Stored data entries –
⟨
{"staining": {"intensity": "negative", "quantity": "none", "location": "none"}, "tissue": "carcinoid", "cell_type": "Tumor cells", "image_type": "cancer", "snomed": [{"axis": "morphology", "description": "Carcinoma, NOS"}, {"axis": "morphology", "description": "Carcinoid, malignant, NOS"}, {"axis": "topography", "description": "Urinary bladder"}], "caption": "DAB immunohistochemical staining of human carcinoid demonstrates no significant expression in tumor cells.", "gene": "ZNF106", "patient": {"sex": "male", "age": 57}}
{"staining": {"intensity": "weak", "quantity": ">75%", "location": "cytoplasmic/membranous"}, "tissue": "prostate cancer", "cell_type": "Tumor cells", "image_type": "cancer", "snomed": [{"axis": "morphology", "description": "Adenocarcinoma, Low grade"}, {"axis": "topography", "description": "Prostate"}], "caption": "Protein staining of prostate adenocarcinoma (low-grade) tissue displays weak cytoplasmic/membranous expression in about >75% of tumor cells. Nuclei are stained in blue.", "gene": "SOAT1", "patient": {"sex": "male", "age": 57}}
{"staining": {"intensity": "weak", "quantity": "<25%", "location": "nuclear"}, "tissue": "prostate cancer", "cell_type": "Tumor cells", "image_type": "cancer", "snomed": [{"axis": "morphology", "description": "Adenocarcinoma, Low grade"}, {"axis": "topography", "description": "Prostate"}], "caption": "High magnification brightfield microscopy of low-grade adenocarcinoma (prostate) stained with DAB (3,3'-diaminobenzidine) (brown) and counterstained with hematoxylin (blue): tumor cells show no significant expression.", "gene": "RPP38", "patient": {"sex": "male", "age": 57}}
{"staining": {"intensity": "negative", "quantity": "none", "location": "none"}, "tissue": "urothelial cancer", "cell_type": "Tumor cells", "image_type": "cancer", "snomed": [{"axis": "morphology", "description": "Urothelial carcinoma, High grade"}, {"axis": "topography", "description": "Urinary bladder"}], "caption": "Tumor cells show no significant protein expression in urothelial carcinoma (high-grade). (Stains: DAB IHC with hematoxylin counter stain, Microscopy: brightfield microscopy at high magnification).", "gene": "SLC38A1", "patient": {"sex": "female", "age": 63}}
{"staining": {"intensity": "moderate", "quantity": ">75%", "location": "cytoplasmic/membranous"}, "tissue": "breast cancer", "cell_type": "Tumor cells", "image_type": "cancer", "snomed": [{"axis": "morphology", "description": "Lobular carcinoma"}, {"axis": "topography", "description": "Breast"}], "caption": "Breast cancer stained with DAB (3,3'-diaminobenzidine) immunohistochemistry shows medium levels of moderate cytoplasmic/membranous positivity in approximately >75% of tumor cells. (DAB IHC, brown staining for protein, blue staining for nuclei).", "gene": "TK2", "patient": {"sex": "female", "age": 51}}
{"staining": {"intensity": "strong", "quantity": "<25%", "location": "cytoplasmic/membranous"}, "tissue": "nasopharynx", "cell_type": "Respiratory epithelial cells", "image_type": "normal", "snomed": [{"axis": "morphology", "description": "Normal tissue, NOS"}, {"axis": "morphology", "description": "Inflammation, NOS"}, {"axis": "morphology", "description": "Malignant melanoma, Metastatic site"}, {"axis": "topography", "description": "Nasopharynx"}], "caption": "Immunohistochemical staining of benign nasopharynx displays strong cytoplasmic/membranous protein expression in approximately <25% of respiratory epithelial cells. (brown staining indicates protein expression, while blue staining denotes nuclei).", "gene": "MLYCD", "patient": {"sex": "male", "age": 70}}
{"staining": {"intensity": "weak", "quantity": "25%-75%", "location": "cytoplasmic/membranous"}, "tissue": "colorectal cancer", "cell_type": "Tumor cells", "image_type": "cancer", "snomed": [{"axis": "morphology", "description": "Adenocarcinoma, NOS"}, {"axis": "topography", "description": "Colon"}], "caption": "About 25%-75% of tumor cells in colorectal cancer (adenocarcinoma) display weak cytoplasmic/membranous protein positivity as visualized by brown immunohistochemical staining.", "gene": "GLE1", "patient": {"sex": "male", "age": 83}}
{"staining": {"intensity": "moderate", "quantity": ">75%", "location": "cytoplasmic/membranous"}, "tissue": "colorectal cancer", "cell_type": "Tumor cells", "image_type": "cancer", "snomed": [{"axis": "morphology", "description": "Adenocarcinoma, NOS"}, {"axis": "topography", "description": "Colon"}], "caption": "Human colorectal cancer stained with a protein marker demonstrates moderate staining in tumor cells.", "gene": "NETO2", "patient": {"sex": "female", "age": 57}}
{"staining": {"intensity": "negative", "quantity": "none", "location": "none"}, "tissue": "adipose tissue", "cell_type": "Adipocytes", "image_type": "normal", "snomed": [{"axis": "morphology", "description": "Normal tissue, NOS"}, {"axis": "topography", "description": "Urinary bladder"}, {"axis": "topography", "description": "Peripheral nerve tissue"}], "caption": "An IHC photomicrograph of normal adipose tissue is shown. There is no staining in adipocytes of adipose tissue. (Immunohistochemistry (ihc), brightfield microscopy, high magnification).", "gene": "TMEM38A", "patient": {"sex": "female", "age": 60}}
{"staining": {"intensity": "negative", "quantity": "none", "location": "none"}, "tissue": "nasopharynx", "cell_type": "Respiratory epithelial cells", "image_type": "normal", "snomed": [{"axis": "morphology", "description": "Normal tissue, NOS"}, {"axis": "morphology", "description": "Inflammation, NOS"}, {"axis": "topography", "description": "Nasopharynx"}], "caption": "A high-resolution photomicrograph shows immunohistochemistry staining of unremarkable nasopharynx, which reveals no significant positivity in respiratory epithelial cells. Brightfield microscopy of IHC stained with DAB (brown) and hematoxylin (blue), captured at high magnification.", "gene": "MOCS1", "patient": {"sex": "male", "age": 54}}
⟩
Exercise goal – Write out every entry word for word.

Your response –
{"staining": {"intensity": "negative", "quantity": "none", "location": "none"}, "tissue": "carcinoid", "cell_type": "Tumor cells", "image_type": "cancer", "snomed": [{"axis": "morphology", "description": "Carcinoma, NOS"}, {"axis": "morphology", "description": "Carcinoid, malignant, NOS"}, {"axis": "topography", "description": "Urinary bladder"}], "caption": "DAB immunohistochemical staining of human carcinoid demonstrates no significant expression in tumor cells.", "gene": "ZNF106", "patient": {"sex": "male", "age": 57}}
{"staining": {"intensity": "weak", "quantity": ">75%", "location": "cytoplasmic/membranous"}, "tissue": "prostate cancer", "cell_type": "Tumor cells", "image_type": "cancer", "snomed": [{"axis": "morphology", "description": "Adenocarcinoma, Low grade"}, {"axis": "topography", "description": "Prostate"}], "caption": "Protein staining of prostate adenocarcinoma (low-grade) tissue displays weak cytoplasmic/membranous expression in about >75% of tumor cells. Nuclei are stained in blue.", "gene": "SOAT1", "patient": {"sex": "male", "age": 57}}
{"staining": {"intensity": "weak", "quantity": "<25%", "location": "nuclear"}, "tissue": "prostate cancer", "cell_type": "Tumor cells", "image_type": "cancer", "snomed": [{"axis": "morphology", "description": "Adenocarcinoma, Low grade"}, {"axis": "topography", "description": "Prostate"}], "caption": "High magnification brightfield microscopy of low-grade adenocarcinoma (prostate) stained with DAB (3,3'-diaminobenzidine) (brown) and counterstained with hematoxylin (blue): tumor cells show no significant expression.", "gene": "RPP38", "patient": {"sex": "male", "age": 57}}
{"staining": {"intensity": "negative", "quantity": "none", "location": "none"}, "tissue": "urothelial cancer", "cell_type": "Tumor cells", "image_type": "cancer", "snomed": [{"axis": "morphology", "description": "Urothelial carcinoma, High grade"}, {"axis": "topography", "description": "Urinary bladder"}], "caption": "Tumor cells show no significant protein expression in urothelial carcinoma (high-grade). (Stains: DAB IHC with hematoxylin counter stain, Microscopy: brightfield microscopy at high magnification).", "gene": "SLC38A1", "patient": {"sex": "female", "age": 63}}
{"staining": {"intensity": "moderate", "quantity": ">75%", "location": "cytoplasmic/membranous"}, "tissue": "breast cancer", "cell_type": "Tumor cells", "image_type": "cancer", "snomed": [{"axis": "morphology", "description": "Lobular carcinoma"}, {"axis": "topography", "description": "Breast"}], "caption": "Breast cancer stained with DAB (3,3'-diaminobenzidine) immunohistochemistry shows medium levels of moderate cytoplasmic/membranous positivity in approximately >75% of tumor cells. (DAB IHC, brown staining for protein, blue staining for nuclei).", "gene": "TK2", "patient": {"sex": "female", "age": 51}}
{"staining": {"intensity": "strong", "quantity": "<25%", "location": "cytoplasmic/membranous"}, "tissue": "nasopharynx", "cell_type": "Respiratory epithelial cells", "image_type": "normal", "snomed": [{"axis": "morphology", "description": "Normal tissue, NOS"}, {"axis": "morphology", "description": "Inflammation, NOS"}, {"axis": "morphology", "description": "Malignant melanoma, Metastatic site"}, {"axis": "topography", "description": "Nasopharynx"}], "caption": "Immunohistochemical staining of benign nasopharynx displays strong cytoplasmic/membranous protein expression in approximately <25% of respiratory epithelial cells. (brown staining indicates protein expression, while blue staining denotes nuclei).", "gene": "MLYCD", "patient": {"sex": "male", "age": 70}}
{"staining": {"intensity": "weak", "quantity": "25%-75%", "location": "cytoplasmic/membranous"}, "tissue": "colorectal cancer", "cell_type": "Tumor cells", "image_type": "cancer", "snomed": [{"axis": "morphology", "description": "Adenocarcinoma, NOS"}, {"axis": "topography", "description": "Colon"}], "caption": "About 25%-75% of tumor cells in colorectal cancer (adenocarcinoma) display weak cytoplasmic/membranous protein positivity as visualized by brown immunohistochemical staining.", "gene": "GLE1", "patient": {"sex": "male", "age": 83}}
{"staining": {"intensity": "moderate", "quantity": ">75%", "location": "cytoplasmic/membranous"}, "tissue": "colorectal cancer", "cell_type": "Tumor cells", "image_type": "cancer", "snomed": [{"axis": "morphology", "description": "Adenocarcinoma, NOS"}, {"axis": "topography", "description": "Colon"}], "caption": "Human colorectal cancer stained with a protein marker demonstrates moderate staining in tumor cells.", "gene": "NETO2", "patient": {"sex": "female", "age": 57}}
{"staining": {"intensity": "negative", "quantity": "none", "location": "none"}, "tissue": "adipose tissue", "cell_type": "Adipocytes", "image_type": "normal", "snomed": [{"axis": "morphology", "description": "Normal tissue, NOS"}, {"axis": "topography", "description": "Urinary bladder"}, {"axis": "topography", "description": "Peripheral nerve tissue"}], "caption": "An IHC photomicrograph of normal adipose tissue is shown. There is no staining in adipocytes of adipose tissue. (Immunohistochemistry (ihc), brightfield microscopy, high magnification).", "gene": "TMEM38A", "patient": {"sex": "female", "age": 60}}
{"staining": {"intensity": "negative", "quantity": "none", "location": "none"}, "tissue": "nasopharynx", "cell_type": "Respiratory epithelial cells", "image_type": "normal", "snomed": [{"axis": "morphology", "description": "Normal tissue, NOS"}, {"axis": "morphology", "description": "Inflammation, NOS"}, {"axis": "topography", "description": "Nasopharynx"}], "caption": "A high-resolution photomicrograph shows immunohistochemistry staining of unremarkable nasopharynx, which reveals no significant positivity in respiratory epithelial cells. Brightfield microscopy of IHC stained with DAB (brown) and hematoxylin (blue), captured at high magnification.", "gene": "MOCS1", "patient": {"sex": "male", "age": 54}}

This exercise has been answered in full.